I have two very large lists and to loop through it once takes at least a second and I need to do it 200,000 times. What's the fastest way to remove duplicates in two lists to form one?
This is the fastest way I can think of:
import itertools
output_list = list(set(itertools.chain(first_list, second_list)))
Slight update: As jcd points out, depending on your application, you probably don't need to convert the result back to a list. Since a set is iterable by itself, you might be able to just use it directly:
output_set = set(itertools.chain(first_list, second_list))
for item in output_set:
# do something
Beware though that any solution involving the use of set()
will probably reorder the elements in your list, so there's no guarantee that elements will be in any particular order. That said, since you're combining two lists, it's hard to come up with a good reason why you would need a particular ordering over them anyway, so this is probably not something you need to worry about.
result = list(set(list1).union(set(list2)))
That's how I'd do it.
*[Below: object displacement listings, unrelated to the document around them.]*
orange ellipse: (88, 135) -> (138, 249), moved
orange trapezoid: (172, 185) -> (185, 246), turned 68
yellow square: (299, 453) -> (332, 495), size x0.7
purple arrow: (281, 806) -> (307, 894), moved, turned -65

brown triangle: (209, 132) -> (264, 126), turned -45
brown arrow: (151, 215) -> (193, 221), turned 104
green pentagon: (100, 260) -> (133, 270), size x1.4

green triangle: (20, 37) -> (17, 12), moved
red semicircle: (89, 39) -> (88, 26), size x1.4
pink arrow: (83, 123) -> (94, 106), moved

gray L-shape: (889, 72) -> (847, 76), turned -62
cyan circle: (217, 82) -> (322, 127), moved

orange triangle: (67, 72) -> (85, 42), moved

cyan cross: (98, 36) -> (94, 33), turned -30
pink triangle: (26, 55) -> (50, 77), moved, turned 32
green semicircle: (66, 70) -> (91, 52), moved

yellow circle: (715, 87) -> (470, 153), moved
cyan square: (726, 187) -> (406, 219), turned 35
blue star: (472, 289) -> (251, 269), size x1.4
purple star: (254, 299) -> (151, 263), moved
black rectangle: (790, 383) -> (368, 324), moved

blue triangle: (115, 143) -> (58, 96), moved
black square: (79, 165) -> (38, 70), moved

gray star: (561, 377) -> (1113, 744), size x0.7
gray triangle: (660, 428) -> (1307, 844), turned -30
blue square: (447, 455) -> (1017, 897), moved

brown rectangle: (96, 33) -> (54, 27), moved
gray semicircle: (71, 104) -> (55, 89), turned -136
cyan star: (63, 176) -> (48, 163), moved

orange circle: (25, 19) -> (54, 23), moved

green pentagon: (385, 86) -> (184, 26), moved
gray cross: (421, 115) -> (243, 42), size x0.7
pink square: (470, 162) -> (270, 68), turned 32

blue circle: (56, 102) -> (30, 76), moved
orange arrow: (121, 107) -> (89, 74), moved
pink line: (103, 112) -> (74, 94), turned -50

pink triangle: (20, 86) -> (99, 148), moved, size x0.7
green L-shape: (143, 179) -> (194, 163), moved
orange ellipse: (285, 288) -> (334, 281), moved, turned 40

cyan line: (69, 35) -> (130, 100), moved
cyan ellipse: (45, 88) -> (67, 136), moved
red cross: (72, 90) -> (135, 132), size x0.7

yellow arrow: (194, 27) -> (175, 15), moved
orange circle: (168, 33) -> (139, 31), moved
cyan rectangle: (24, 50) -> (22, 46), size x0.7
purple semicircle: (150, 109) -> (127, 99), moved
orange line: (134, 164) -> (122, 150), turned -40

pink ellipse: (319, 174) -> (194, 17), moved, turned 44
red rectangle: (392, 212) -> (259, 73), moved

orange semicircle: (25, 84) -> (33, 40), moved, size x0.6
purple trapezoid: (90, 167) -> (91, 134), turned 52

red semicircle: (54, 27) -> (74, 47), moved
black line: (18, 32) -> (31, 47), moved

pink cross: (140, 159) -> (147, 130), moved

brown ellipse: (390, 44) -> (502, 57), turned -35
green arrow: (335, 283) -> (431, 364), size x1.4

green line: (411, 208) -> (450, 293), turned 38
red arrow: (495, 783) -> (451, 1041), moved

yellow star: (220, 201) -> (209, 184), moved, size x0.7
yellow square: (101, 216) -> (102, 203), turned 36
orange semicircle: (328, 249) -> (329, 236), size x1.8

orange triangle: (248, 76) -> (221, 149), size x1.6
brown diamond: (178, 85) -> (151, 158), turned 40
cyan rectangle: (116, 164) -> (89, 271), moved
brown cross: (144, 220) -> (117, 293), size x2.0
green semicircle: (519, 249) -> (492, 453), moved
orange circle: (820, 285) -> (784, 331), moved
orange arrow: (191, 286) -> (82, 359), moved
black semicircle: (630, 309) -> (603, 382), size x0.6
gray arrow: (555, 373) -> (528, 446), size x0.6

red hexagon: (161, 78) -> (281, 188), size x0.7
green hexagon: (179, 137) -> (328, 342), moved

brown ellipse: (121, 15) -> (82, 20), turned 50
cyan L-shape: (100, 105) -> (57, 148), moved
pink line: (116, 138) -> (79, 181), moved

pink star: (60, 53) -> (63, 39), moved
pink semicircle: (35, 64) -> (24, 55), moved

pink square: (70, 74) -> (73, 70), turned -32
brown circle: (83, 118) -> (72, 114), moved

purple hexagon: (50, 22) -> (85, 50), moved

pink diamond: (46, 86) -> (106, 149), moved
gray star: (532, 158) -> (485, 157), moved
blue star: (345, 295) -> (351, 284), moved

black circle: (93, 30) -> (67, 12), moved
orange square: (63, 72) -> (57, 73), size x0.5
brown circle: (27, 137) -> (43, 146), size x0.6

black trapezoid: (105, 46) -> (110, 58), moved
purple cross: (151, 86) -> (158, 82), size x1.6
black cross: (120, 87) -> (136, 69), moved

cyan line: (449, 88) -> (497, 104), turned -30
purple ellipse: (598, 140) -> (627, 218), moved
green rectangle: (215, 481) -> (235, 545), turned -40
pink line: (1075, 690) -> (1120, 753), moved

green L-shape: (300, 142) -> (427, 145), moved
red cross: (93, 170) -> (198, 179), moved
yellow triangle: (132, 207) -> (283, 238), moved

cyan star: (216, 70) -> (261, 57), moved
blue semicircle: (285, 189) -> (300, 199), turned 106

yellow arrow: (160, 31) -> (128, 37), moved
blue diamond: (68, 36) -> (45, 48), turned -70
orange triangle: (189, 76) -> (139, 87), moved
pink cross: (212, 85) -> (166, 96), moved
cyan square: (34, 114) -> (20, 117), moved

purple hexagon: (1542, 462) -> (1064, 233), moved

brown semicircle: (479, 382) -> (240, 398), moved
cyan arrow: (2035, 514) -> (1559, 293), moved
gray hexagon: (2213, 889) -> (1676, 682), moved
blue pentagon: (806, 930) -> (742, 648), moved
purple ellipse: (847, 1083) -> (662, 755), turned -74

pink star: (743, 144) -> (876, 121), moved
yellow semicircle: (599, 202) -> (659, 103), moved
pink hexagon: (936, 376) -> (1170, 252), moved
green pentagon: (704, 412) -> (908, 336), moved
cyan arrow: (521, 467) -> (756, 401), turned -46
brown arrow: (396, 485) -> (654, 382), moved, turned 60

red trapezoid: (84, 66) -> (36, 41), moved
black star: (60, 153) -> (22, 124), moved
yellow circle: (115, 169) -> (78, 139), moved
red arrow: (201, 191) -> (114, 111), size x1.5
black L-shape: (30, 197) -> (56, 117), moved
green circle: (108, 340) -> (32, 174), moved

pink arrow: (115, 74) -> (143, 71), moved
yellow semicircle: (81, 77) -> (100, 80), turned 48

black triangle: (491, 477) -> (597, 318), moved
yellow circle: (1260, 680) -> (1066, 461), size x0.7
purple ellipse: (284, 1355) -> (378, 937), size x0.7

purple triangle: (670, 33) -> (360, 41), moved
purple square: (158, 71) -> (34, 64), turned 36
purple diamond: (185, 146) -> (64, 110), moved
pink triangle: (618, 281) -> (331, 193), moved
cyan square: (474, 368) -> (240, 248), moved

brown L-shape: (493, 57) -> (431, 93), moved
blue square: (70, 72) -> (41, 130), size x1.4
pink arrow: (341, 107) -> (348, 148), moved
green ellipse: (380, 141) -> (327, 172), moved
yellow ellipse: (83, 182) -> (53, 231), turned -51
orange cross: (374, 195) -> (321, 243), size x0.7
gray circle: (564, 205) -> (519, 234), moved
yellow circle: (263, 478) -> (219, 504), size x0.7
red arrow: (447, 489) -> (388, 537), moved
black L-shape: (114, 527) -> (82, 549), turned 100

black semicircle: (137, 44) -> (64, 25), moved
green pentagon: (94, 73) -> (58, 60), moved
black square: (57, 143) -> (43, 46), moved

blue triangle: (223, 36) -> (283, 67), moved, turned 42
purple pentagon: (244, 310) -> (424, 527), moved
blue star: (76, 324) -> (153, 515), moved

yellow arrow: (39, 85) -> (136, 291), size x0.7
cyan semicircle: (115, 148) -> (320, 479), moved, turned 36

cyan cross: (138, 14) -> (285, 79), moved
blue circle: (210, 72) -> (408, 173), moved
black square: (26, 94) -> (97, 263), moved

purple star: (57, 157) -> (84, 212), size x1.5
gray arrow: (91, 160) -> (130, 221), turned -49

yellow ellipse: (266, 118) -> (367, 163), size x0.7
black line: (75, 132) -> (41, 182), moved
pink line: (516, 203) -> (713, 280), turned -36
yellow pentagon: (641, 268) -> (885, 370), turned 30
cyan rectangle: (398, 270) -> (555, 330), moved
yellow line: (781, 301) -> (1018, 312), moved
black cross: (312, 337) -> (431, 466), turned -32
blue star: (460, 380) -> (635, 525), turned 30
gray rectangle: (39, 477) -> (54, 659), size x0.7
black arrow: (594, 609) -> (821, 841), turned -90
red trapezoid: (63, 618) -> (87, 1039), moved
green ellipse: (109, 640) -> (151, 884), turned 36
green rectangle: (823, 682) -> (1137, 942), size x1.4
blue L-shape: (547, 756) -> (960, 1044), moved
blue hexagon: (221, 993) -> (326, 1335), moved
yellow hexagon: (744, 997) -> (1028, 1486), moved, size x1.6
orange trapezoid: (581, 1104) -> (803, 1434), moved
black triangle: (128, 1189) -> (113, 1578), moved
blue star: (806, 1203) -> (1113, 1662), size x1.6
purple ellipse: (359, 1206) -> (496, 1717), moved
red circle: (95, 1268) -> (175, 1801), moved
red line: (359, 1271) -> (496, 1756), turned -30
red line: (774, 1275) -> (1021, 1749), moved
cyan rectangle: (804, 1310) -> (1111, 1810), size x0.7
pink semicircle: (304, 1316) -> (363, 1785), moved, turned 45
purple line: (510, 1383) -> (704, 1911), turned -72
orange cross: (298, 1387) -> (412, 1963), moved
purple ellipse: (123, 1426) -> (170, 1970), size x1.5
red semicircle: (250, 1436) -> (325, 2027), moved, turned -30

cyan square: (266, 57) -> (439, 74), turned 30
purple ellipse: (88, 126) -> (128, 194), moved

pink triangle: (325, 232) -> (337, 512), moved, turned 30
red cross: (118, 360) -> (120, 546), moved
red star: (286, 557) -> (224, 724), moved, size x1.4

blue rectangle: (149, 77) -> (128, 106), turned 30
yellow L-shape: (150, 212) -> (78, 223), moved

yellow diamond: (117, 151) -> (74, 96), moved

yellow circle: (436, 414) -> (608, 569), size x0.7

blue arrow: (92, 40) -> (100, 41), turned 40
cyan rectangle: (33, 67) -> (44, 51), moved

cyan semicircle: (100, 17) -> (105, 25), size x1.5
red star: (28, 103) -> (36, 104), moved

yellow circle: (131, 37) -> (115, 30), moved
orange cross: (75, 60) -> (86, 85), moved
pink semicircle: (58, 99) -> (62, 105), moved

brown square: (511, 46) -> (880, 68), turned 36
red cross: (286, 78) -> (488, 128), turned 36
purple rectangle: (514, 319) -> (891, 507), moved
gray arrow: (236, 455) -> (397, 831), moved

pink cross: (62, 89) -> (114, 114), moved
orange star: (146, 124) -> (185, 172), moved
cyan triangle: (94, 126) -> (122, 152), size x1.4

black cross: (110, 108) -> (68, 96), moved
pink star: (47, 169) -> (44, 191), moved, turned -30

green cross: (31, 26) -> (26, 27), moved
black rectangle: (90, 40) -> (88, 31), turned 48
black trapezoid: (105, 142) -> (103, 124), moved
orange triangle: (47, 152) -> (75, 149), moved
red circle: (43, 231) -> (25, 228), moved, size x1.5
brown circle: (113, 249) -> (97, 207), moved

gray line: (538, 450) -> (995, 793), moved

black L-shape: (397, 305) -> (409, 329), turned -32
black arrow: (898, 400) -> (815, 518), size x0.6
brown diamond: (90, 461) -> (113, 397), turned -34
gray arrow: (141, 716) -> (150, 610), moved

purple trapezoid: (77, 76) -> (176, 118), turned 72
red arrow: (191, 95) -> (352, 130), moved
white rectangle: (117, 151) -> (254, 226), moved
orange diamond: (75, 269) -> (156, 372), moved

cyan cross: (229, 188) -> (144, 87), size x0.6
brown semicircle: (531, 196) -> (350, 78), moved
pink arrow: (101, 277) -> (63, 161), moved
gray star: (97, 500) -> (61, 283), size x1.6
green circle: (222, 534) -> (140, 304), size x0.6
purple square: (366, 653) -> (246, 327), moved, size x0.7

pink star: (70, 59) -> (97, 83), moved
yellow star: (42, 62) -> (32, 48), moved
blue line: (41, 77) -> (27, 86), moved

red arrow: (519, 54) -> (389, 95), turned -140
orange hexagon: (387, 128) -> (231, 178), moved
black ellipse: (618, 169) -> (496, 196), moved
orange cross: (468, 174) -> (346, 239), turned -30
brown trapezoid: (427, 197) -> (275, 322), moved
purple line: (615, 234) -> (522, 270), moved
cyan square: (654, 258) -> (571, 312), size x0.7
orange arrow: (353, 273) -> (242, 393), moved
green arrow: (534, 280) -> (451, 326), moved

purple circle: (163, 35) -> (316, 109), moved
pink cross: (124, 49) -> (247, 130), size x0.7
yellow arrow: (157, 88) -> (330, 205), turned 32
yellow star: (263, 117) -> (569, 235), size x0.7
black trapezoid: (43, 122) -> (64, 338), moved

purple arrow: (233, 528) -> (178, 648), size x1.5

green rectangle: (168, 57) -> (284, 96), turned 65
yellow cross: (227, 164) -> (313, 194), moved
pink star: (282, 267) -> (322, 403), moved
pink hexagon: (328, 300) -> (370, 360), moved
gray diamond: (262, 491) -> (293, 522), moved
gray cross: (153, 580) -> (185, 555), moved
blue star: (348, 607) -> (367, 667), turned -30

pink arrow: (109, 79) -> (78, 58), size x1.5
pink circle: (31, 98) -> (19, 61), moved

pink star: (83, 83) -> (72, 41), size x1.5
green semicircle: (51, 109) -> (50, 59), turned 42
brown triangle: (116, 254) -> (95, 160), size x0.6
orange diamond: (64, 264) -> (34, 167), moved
I am not so sure about performance, though, but it is certainly better, than doing it by hand.
As Daniel states, a set cannot contain duplicate entries - so concatenate the lists:
list1 + list2
Then convert the new list to a set:
set(list1 + list2)
Then back to a list:
list(set(list1 + list2))
I'd recommend something like this:
def combine_lists(list1, list2):
s = set(list1)
s.update(list2)
return list(s)
This eliminates the problem of creating a monster list of the concatenation of the first two.
Depending on what you're doing with the output, don't bother to convert back to a list. If ordering is important, you might need some sort of decorate/sort/undecorate shenanigans around this.